The following extracts from Stan Hugill's Sailortown (1967), show the repetitive descriptions of sailortown. As Hugill moves away from British and American sailortowns, he ceases to describe them, relying on his earlier statements. Hugill's descriptions of seafarers ashore rely almost exclusively on generalisation, titillation and shock-value.

Cardiff: "It was an area where the police always went in pairs, and often in three. In the side-streets off the 'Parade' were to be found seamen of all nationalities.

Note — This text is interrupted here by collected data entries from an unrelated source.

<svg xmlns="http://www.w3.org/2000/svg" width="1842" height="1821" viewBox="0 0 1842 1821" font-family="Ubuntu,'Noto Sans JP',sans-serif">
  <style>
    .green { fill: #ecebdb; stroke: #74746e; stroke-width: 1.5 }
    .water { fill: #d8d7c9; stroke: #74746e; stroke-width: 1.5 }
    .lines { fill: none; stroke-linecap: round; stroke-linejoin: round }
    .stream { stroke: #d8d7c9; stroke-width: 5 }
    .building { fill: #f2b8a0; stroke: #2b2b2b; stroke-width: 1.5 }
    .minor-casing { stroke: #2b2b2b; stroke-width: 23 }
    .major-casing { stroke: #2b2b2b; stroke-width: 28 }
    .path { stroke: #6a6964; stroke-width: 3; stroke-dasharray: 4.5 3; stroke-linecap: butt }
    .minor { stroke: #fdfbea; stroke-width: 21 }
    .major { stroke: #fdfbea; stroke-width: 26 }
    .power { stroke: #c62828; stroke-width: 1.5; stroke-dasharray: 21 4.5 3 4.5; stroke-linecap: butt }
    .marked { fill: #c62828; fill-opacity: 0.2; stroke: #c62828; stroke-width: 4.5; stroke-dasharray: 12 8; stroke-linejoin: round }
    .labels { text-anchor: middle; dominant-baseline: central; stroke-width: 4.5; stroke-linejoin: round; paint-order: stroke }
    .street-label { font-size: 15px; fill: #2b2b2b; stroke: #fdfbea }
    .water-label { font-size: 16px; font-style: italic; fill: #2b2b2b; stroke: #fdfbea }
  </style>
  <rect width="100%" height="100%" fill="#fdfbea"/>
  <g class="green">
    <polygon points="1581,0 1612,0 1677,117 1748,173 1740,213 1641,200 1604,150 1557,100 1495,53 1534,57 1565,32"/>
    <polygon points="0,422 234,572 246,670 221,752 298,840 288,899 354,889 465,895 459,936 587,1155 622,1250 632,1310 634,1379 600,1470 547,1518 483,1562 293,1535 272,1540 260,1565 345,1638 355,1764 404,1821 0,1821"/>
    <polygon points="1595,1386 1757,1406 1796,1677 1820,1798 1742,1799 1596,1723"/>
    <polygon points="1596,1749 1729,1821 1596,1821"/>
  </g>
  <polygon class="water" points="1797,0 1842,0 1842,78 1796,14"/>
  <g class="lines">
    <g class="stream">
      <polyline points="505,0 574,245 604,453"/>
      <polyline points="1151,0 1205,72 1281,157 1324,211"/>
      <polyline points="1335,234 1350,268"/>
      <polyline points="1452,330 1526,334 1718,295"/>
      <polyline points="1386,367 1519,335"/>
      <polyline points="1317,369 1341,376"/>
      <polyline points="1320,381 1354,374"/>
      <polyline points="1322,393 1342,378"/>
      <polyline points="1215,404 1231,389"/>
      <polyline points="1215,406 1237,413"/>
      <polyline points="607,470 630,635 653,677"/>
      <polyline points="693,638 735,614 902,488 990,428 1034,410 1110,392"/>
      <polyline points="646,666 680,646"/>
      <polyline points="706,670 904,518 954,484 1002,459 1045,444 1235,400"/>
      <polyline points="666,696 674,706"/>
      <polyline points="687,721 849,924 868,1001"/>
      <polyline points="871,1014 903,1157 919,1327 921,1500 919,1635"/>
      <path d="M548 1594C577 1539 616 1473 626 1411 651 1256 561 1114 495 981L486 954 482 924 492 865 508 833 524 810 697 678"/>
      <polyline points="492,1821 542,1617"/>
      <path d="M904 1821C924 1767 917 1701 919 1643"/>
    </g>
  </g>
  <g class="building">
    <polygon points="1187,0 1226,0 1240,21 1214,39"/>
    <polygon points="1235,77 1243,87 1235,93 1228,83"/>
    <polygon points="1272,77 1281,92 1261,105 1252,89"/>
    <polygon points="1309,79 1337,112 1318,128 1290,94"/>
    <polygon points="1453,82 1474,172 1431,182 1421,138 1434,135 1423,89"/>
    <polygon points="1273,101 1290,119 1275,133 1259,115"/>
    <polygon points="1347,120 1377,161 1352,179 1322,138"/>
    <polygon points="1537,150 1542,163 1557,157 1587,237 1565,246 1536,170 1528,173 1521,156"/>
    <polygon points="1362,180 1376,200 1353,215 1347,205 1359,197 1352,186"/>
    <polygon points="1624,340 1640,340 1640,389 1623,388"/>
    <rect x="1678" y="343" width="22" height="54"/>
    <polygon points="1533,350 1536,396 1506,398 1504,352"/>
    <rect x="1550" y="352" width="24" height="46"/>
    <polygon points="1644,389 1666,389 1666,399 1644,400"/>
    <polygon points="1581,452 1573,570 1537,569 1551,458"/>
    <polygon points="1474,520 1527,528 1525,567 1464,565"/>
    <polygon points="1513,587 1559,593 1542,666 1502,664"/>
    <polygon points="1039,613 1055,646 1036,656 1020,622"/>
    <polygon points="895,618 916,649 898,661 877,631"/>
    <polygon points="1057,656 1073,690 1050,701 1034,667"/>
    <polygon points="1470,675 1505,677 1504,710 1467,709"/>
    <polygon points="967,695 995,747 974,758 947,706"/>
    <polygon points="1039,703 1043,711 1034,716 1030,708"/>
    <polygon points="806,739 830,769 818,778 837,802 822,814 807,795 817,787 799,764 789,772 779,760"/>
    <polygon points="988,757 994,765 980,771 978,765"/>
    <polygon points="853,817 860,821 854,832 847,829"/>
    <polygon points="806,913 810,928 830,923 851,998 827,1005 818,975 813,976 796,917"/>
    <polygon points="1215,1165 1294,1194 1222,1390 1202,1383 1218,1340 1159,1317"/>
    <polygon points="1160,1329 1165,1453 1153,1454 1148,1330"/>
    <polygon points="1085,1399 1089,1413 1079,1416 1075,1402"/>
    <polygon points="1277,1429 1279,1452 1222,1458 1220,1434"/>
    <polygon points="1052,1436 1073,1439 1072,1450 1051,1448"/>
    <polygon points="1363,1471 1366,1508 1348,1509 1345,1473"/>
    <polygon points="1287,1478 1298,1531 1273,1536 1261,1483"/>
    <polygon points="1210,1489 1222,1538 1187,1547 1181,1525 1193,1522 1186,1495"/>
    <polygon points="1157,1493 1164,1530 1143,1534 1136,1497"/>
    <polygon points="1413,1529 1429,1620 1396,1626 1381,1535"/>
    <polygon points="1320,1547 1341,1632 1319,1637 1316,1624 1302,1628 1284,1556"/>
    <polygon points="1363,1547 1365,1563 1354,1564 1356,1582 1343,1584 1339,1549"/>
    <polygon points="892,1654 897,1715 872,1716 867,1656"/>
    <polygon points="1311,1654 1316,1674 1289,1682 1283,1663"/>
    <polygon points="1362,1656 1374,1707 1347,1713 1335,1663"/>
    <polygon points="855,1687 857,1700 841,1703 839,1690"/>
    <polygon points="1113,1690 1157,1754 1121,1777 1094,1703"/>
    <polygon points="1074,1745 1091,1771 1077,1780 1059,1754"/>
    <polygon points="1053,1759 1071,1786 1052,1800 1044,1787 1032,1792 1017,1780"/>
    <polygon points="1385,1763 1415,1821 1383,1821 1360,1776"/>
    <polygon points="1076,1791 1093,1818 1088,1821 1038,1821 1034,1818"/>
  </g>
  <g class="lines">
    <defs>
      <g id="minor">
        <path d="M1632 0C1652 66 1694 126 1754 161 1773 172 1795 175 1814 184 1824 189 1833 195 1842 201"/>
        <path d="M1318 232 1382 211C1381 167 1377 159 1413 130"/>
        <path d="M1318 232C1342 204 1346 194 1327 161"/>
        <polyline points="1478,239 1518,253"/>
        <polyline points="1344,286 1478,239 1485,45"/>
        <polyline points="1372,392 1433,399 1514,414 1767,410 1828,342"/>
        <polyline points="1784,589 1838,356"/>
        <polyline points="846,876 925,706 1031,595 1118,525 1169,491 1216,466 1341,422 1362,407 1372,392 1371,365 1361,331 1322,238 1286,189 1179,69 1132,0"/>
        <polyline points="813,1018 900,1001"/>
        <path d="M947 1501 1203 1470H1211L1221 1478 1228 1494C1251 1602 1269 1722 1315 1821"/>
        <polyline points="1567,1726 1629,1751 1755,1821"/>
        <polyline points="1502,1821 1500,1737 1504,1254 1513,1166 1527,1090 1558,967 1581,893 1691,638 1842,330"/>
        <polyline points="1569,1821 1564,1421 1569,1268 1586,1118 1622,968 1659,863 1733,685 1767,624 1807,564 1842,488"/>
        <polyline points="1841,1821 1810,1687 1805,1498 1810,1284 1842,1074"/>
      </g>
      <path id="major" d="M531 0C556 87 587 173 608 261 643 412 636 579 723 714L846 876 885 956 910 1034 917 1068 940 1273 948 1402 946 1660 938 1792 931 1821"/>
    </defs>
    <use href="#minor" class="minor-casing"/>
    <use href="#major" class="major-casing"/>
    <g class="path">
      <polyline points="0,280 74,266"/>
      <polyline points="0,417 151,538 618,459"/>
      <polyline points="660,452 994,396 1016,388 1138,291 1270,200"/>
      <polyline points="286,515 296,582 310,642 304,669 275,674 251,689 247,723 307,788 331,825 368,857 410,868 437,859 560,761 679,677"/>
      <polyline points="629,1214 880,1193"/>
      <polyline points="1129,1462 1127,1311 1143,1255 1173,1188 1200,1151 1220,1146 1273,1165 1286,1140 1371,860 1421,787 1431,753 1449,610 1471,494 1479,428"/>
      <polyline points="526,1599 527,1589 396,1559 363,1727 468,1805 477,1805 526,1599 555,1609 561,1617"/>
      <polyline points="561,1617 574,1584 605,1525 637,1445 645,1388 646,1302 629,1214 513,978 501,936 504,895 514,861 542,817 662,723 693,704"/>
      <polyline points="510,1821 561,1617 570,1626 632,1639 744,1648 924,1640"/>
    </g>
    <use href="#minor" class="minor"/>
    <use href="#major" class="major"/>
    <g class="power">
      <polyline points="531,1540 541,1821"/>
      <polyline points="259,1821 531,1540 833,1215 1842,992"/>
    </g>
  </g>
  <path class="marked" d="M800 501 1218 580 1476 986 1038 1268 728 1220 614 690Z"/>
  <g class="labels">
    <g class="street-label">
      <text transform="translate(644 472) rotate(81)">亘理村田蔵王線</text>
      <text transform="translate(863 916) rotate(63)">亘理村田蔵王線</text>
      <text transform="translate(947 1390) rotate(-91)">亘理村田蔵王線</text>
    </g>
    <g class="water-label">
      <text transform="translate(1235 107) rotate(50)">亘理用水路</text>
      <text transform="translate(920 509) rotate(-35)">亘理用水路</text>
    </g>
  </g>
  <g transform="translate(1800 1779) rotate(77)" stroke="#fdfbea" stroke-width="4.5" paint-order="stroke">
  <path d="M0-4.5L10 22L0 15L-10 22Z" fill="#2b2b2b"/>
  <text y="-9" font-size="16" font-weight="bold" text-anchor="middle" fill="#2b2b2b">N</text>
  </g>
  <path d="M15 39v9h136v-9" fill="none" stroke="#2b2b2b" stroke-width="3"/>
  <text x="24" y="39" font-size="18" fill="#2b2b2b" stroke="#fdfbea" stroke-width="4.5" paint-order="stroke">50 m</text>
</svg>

The alleys and courts of the neighbourhood stank of bad sanitation, and of squalid dirt" (128-130).

New York: "Here, in the hundreds of drinking dens, dance halls, tattoo parlours, skittle alleys, boarding-houses, and tailor shops, were to be found the seamen of all nations" (158).

London: "This area was a maze of narrow, cobbled lanes, alleys, and courts, chock-a-block with overflowing humanity of the veriest dregs. All types of seamen would be rolling by" (114-115).

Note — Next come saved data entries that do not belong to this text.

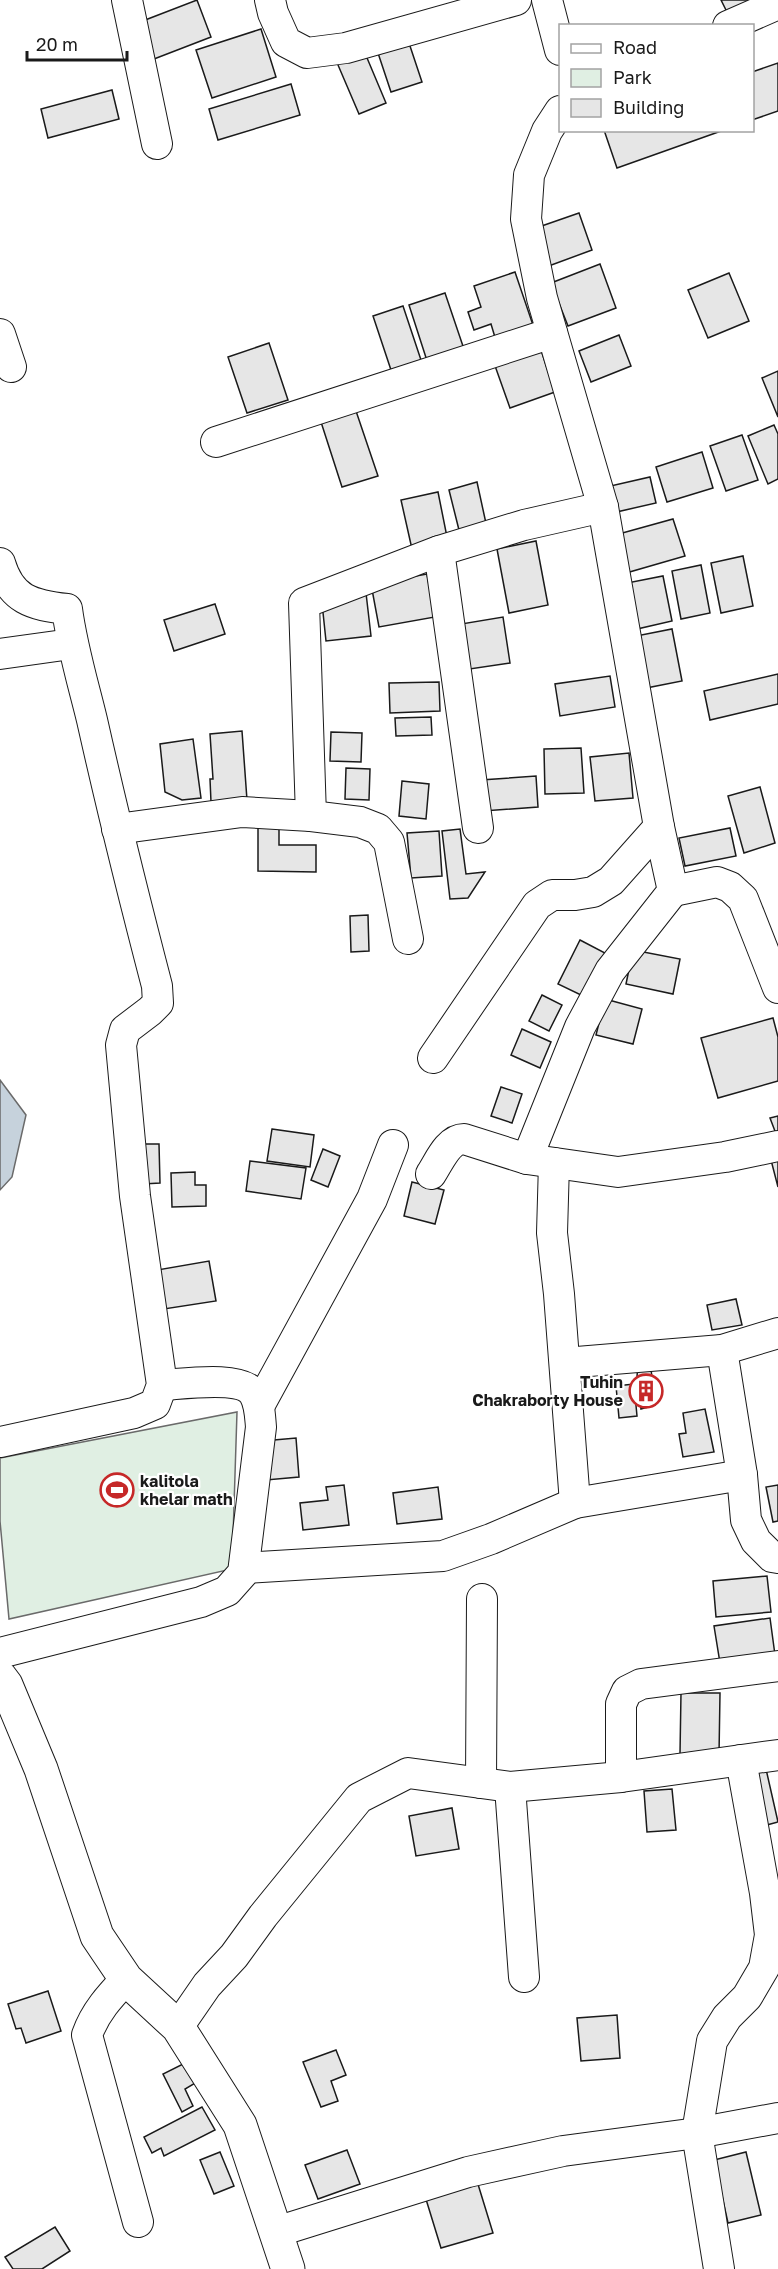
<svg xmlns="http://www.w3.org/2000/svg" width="778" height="2269" font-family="'Golos Text',sans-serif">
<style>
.green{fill:#e0efe3;stroke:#6a6a6a;stroke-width:1.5}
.water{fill:#c6d2dc;stroke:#6a6a6a;stroke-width:1.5}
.building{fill:#e6e6e6;stroke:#1a1a1a;stroke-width:1.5}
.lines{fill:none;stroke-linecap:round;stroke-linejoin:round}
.street-casing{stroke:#1a1a1a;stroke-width:32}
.secondary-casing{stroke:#1a1a1a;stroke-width:35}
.street{stroke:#fff;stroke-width:30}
.secondary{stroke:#fff;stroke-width:33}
.labels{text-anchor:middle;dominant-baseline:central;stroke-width:4.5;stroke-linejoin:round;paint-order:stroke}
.poi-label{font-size:16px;font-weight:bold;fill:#1a1a1a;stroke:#fff;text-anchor:end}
</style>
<rect width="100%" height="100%" fill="#fff"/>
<polygon class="green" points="237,1412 232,1569 9,1619 0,1521 0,1458"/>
<polygon class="water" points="0,1080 26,1115 12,1177 0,1190"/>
<g class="building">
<polygon points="197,0 211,37 154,59 140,22"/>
<polygon points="721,0 751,0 727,12"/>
<polygon points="261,29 276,77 212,98 196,50"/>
<polygon points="406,34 422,82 391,92 375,44"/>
<polygon points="362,46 386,103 359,114 335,58"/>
<polygon points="778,63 778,111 752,120 752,72"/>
<polygon points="291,84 300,115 218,140 209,109"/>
<polygon points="112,90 119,119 48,138 41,109"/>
<polygon points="604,130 724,130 617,168"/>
<polygon points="579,213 592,250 546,267 533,229"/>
<polygon points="600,264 616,308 568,326 551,283"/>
<polygon points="515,272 535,331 497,344 491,324 474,330 468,312 481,307 474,286"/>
<polygon points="729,273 749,321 708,338 688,290"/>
<polygon points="445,293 467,358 430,370 409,305"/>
<polygon points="403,306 423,366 393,376 373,316"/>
<polygon points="619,335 631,366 591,382 579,351"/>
<polygon points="269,343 288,400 247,413 228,357"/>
<polygon points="540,347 555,392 510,408 494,363"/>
<polygon points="778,371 778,417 762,378"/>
<polygon points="356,411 378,476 342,487 321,422"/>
<polygon points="774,425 778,434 778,479 768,484 748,436"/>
<polygon points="742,435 758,480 726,491 710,446"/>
<polygon points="702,452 713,488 667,502 656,467"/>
<polygon points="650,477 656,503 612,513 606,487"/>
<polygon points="477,482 487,528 460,534 449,490"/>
<polygon points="438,492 448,542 412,549 401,500"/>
<polygon points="673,519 685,556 626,573 615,535"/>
<polygon points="536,541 548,605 509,613 497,549"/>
<polygon points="743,556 753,606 721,613 711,563"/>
<polygon points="701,565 710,613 681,619 672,571"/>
<polygon points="427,574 435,617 379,627 371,584"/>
<polygon points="663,576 672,621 637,629 627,583"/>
<polygon points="366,593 371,636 326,641 322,603"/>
<polygon points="215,604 225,634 174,651 164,620"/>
<polygon points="503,617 510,663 463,670 455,625"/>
<polygon points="672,629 682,681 641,689 631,637"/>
<polygon points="778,674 778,704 710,720 704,691"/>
<polygon points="610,676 615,707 560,716 555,684"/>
<polygon points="439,682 440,711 390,713 389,683"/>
<polygon points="431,717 432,735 396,736 395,718"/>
<polygon points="242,731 247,800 211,802 210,779 213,779 210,734"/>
<polygon points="331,732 362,733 361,762 330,761"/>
<polygon points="193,739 201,798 182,800 165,792 160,744"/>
<polygon points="581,748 584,793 545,794 544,749"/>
<polygon points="629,753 633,798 595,801 590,757"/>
<polygon points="346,768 370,769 369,800 345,799"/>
<polygon points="536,776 538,807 483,811 481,780"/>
<polygon points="402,781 429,784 426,819 399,816"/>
<polygon points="760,787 775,843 744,853 728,796"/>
<polygon points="258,828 279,828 279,845 316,845 316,872 258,871"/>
<polygon points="730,828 736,856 685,866 679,838"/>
<polygon points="460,829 466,874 485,872 468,898 450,899 442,831"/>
<polygon points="439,831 442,876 411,878 407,833"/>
<polygon points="368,915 369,951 351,952 350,916"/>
<polygon points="580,940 605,953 583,996 558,984"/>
<polygon points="633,950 680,959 673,994 626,984"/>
<polygon points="542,995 562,1005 549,1031 529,1021"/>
<polygon points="605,999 642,1009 633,1044 596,1035"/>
<polygon points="773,1018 778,1037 778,1081 718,1098 701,1038"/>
<polygon points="522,1029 551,1042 540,1068 511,1055"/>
<polygon points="501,1087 522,1094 512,1123 491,1116"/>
<polygon points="778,1116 778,1139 770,1118"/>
<polygon points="272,1129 314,1135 310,1167 267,1161"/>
<polygon points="142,1144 159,1144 160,1183 143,1184"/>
<polygon points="323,1149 340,1156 328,1187 311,1180"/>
<polygon points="778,1158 778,1187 771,1160"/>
<polygon points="250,1161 306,1168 301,1199 246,1191"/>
<polygon points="195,1172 195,1185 206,1185 206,1206 172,1207 171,1173"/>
<polygon points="412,1182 444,1190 435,1224 404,1216"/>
<polygon points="209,1261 216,1301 164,1309 157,1270"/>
<polygon points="736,1299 742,1325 712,1330 707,1305"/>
<polygon points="650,1360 655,1405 641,1409 637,1377 638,1362"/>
<polygon points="634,1384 637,1416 619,1418 616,1386"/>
<polygon points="705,1409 714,1452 683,1457 679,1434 686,1433 683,1413"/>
<polygon points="296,1438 299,1477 266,1480 263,1441"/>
<polygon points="344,1485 349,1525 303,1530 300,1503 328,1500 326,1487"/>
<polygon points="778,1485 778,1521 773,1522 766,1487"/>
<polygon points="438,1487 442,1519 397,1524 393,1493"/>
<polygon points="767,1576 771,1612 716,1617 713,1581"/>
<polygon points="770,1618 775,1655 720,1663 714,1626"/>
<polygon points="681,1693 720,1693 719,1755 680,1754"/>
<polygon points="766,1769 778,1822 763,1826 749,1773"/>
<polygon points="672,1789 676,1830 647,1832 644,1791"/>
<polygon points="452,1808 459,1849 416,1856 409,1816"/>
<polygon points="48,1991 61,2031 26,2043 21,2028 16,2029 8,2004"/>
<polygon points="617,2015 620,2058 581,2061 577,2018"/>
<polygon points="336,2050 346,2075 331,2081 338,2101 321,2107 303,2062"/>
<polygon points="187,2062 197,2082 185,2089 193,2106 182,2112 163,2074"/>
<polygon points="202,2107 215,2130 164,2156 161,2148 152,2153 144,2137"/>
<polygon points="347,2150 360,2184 318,2199 305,2165"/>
<polygon points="220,2152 234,2186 214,2194 200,2160"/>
<polygon points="746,2152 761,2215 728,2223 714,2160"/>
<polygon points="477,2181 493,2233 441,2248 425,2196"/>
<polygon points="55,2227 70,2251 42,2269 13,2269 5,2257"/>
</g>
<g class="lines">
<defs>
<g id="street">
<polyline points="127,0 157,144"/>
<polyline points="270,0 273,13 286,42 307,53 346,48 516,0"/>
<polyline points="547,0 560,50"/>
<polyline points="728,26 778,4"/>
<polyline points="560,111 547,131 529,175 526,219 542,298 603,507"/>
<polyline points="0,334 11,367"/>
<polyline points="216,442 552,333"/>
<polyline points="439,551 478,828"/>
<path d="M0,563C11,600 32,605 67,609C72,647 83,683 92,720C112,809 134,898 157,986L158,1003L150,1011L125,1030L121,1045L135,1196L162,1385L155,1404L134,1413L0,1442"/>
<polyline points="0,654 71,644"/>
<polyline points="311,816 304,603 439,551 524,525 603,507 659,827 611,881 593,892 575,895 552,895 537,905 433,1058"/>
<polyline points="117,829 242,812 311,816 360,822 378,829 389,842 408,939"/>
<polyline points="673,891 717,882 730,887 743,899 778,988"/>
<polyline points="527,1159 580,1027 610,971 673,891 659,827"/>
<polyline points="554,1163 552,1233 559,1294 575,1503"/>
<path d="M431,1174C439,1162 448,1139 464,1139L527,1159L618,1172L725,1157L778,1146"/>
<polyline points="722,1350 742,1475 746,1520 756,1541 772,1557 778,1558"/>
<polyline points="565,1363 722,1350 778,1333"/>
<polyline points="259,1406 372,1199 393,1145"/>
<polyline points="244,1568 443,1556 491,1539 575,1503 742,1475"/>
<path d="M0,1653L201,1602L227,1591L243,1573L261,1427C260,1417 260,1404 254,1394C242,1375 183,1384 162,1385"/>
<polyline points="621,1777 621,1704 627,1691 641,1684 778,1666"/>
<polyline points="481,1783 482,1599"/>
<polyline points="510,1787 524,1977"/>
<path d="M126,1979C110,1996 95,2012 87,2035L138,2222"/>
<polyline points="178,2027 207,1985 234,1956 263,1916 359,1798 408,1773 510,1787 621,1777 778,1755"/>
<polyline points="276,2232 468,2172 563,2151 697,2133 778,2118"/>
<polyline points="719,2269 697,2133 712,2041 727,2017 747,1997 764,1968 770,1935 765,1893 741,1760"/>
</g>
<polyline id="secondary" points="0,1677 6,1685 41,1769 97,1936 126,1979 178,2027 240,2125 288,2269"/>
</defs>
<use href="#street" class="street-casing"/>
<use href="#secondary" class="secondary-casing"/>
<use href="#street" class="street"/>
<use href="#secondary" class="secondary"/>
</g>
<defs>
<symbol id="building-ring" viewBox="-11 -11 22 22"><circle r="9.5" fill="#fff" stroke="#c62828" stroke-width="1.5"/><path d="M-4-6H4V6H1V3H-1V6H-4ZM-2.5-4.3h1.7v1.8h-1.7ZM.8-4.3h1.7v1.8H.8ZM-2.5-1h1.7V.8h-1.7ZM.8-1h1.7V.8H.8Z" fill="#c62828"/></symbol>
<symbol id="stadium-ring" viewBox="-11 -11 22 22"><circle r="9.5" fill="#fff" stroke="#c62828" stroke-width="1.5"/><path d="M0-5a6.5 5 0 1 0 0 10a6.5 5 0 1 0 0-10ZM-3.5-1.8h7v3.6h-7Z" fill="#c62828"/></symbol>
</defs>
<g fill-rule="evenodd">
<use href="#building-ring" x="627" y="1372" width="38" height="38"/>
<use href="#stadium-ring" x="98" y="1471" width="38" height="38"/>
</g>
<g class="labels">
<g class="poi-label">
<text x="623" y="1382">Tuhin<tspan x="623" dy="18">Chakraborty House</tspan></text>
<text x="140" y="1481" text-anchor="start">kalitola<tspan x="140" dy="18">khelar math</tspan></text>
</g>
</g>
<rect x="559" y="24" width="195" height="108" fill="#ffffff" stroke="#a3a3a3" stroke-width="1.5"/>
<rect x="571" y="44" width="30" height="9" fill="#ffffff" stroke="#a3a3a3" stroke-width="1.5"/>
<text x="613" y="54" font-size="18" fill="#1a1a1a">Road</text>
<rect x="571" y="69" width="30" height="18" fill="#e0efe3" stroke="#a3a3a3" stroke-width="1.5"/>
<text x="613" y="84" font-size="18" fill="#1a1a1a">Park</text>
<rect x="571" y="99" width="30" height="18" fill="#e6e6e6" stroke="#a3a3a3" stroke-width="1.5"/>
<text x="613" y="114" font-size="18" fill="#1a1a1a">Building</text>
<path d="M27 51v9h100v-9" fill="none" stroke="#1a1a1a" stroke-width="3"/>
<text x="36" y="51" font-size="18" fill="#1a1a1a" stroke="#ffffff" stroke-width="4.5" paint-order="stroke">20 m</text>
</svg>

Liverpool: "The streets already mentioned would be agog with sailors of all nations, in various stages of sobriety or drunkenness. Nightly the gutters were filled with broken bottles and out-for-the-count tars and beachies" (97, 101).

San Francisco: "[Pacific Street] was a street of vice; a thoroughfare crowded with gamblers, thieves, bludgers, harlots, drunken sailors, and miners, its gutters cluttered with pools of spew, broken bottle splinters, and half-soused bodies, its sides lined with brothels, grog-shops, and 'hops'" (209).

Sailortown was not a contained area which was purposefully created to serve the needs of sailors, as it is so often described. Rather, it was a place where sailors went, but it catered to others, had other purposes, grew, shrank and moved with the fortunes and misfortunes of the area's patrons or nearby development. The descriptions of sailortown by Hugill and Smith were preoccupied with stereotypes of seafarers and the idea of sailortown inhabiting a space with rigid borders and specific clientele.